Source document:
========

Only the cache of changed tables are cleared. MySQL sanely doesn't cache
statements with unstable results. The vast majority of statements are
stable. The feature is likely to dramatically improve performance of most
applications; ones with lots of queries are obvious, but even data
warehouses have lots of (expensive) repetitious queries against static data.
>
> I think it's important to demark three levels of possible caching:
> 1) Caching of the parsed query tree
> 2) Caching of the query execute plan
> 3) Caching of the query results
>
> I think caching the query results (3) is pretty dangerous and
> difficult to do correctly.
I think it's very hard to cache results on the client side without guidance
because it is expensive to notify the client of change events. A changing
table couldn't be cached on client side without a synchronous check to the
db - defeating the purpose.
Guidance should work, though - I also think an optional client configuration
table which specified static tables would work and the cost of a sparse XOR
hash of statements to find match candidate statements would be negligible.
The list of tables would be a contract that they won't change. The fact is
that there often are a lot of completely static tables in high volume
transaction systems, and the gain of SQUID style proxying could be an
enormous performance gain (effort, network overhead, latency, DB server cont
ext switching, ...) especially in web farm and multi tiered applications
(and middleware doing caching invests so many cycles to do so).
Caching results on the server would also dramatically improve performance of
high transaction rate applications, but less than at the client. The
algorithm of only caching small result sets for tables that haven't changed
recently is trivial, and the cost of first pass filtering of candidate
statements to use a cache result through sparse XOR hashes is low. The
statement/results cache would need to be invalidated when any referenced
table is changed. This option seems like a big win.
>
> Caching of the the execute plan (2) is not dangerous but may actually
> execute more slowly by caching a bad plan (i.e. a plan not suited to
> the current data)
This concern could be resolved by aging plans out of cache.
This concern relates to an idiosyncrasy of pg, that vacuum has such a
profound effect. Anyone who has designed very high transaction rate systems
appreciates DB2 static binding, where a plan is determined and stored in the
database, and precompiled code uses those plans - and is both stable and
free of plan cost. The fact is that at a high transaction rate, we often see
the query parse and optimization as the most expensive activity. The planner
design has to be "dumbed down" to reduce overhead (and even forced to geqo
choice).

========

Data excerpts:

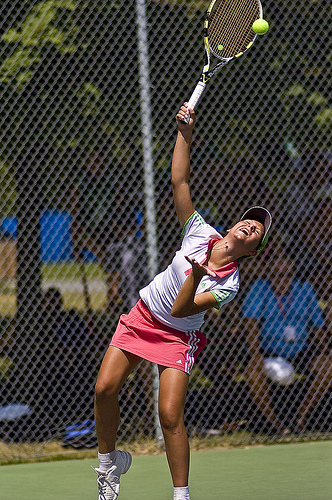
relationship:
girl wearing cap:
[89, 0, 272, 500] [233, 184, 276, 266]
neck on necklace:
[216, 233, 238, 263] [209, 243, 228, 252]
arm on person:
[150, 129, 212, 206] [99, 96, 297, 343]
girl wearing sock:
[89, 0, 272, 500] [173, 480, 190, 496]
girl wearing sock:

========

Required work:
#1 In the discussion of query caching, what does the writer say could resolve the concern about caching a bad execute plan?
#2 Write the next part of the discussion of query caching, picking up after its final sentence.

Results by task:
#1 Aging plans out of the cache.

#2
The common development philosophy in pg is expecting explicit prepares and
executes against bind variables (relatively rare, but useful in high volume
situations), and otherwise (commonly) using explicit literals in statements.
The problem here is the prepare/execute only works in monolithic
applications, and the chance of reuse of SQL statements with literals is
much lower.
(On a blue sky note, I would love to see a planner that dynamically changed
search depth of execution paths, so it could exhaustively build best plans
at low usage times and be less sophisticated when the load was higher... or
better yet, try alternatively for very high transaction frequency plans
until it found the best one in practice! The identified correct plan would
be used subsequently.)
>
> Caching of the query tree (1) to me has very little downsides (except
> extra coding). But may not have a lot of win either, depending how
> much time/resources are required to parse the SQL and lookup the
> objects in the system tables (something I've never gotten a
> satisfactory answer about). Also, some of the query cache would have
> to be cleared when DDL statements are performed.
Parse cache is obviously easy - just store the parse tree with a hash and
the SQL string. This would only help some very specific types of transaction
mixes. The issue is why go through all this trouble without caching the
plan? The same issues exist in both - the cost of matching, the need to
invalidate if objects definitions change, but the win would be so much less.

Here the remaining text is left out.